Tarea asignada 1:
Por favor, edita las entradas desde su inicio hasta la línea que contiene "genus: Neopristilophus", ambas incluidas, sustituyendo "family" por "familia" y sin cambiar nada más.

Extracto de página:
********

Yo
fui un niño del BUP, pero antes lo fui de la EGB y, aún antes, lo fui
de las “Andresitas”. No se equivoquen, no se trata de un colegio privado
perteneciente a alguna congregación de monjas. Las Andresitas eran dos
hermanas maestras (si alguna vez tuvieron el título oficial, no podría
asegurarlo) que ya eran mayores cuando comencé a asistir a su casa para
recibir instrucción. Entonces, y hablo de finales de los años sesenta,
los niños asistían a la escuela pública a partir de los seis años. Sin
embargo, mis padres, al igual que otros en el pueblo, pensaban que a la
escuela había que ir sabiendo ya leer y escribir. Por tanto, mi padre
mandó hacer una pequeña silla acorde con mi tamaño a un carpintero amigo
suyo (yo no tendría más de cuatro años) y todos los días cogía esa
silla, mi cuaderno y mi estuche, y me desplazaba solito a través de
varias calles, que no eran sino cuestas empinadas, hasta llegar a la
casa de aquellas mujeres. Era un edificio grande y antiguo, en plena
decadencia, situado en una de las partes más antiguas del pueblo, frente
a una plaza poblada entonces por árboles centenarios, llamada, de forma
un tanto contradictoria, Plaza Nueva.

********

Material de trabajo:
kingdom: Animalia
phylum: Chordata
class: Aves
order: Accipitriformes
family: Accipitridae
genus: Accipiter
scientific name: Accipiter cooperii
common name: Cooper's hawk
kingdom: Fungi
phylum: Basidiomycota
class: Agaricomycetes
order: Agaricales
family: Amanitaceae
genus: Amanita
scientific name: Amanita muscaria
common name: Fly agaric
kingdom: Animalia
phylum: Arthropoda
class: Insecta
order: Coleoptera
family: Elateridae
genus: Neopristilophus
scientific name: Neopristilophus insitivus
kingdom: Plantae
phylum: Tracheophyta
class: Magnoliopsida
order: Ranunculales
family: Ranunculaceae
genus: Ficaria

********

Tarea asignada 2:
Indica si cada afirmación coincide con el extracto, con sí o no y las palabras exactas del texto que lo deciden: (a) Las Andresitas eran un colegio privado de una congregación de monjas. (b) El padre encargó la silla a un carpintero amigo suyo. (c) Los niños empezaban la escuela pública a los cuatro años.

Respuesta 1:
kingdom: Animalia
phylum: Chordata
class: Aves
order: Accipitriformes
familia: Accipitridae
genus: Accipiter
scientific name: Accipiter cooperii
common name: Cooper's hawk
kingdom: Fungi
phylum: Basidiomycota
class: Agaricomycetes
order: Agaricales
familia: Amanitaceae
genus: Amanita
scientific name: Amanita muscaria
common name: Fly agaric
kingdom: Animalia
phylum: Arthropoda
class: Insecta
order: Coleoptera
familia: Elateridae
genus: Neopristilophus

Respuesta 2:
(a) No: "no se trata de un colegio privado perteneciente a alguna congregación de monjas".
(b) Sí: "mi padre mandó hacer una pequeña silla acorde con mi tamaño a un carpintero amigo suyo".
(c) No: "los niños asistían a la escuela pública a partir de los seis años".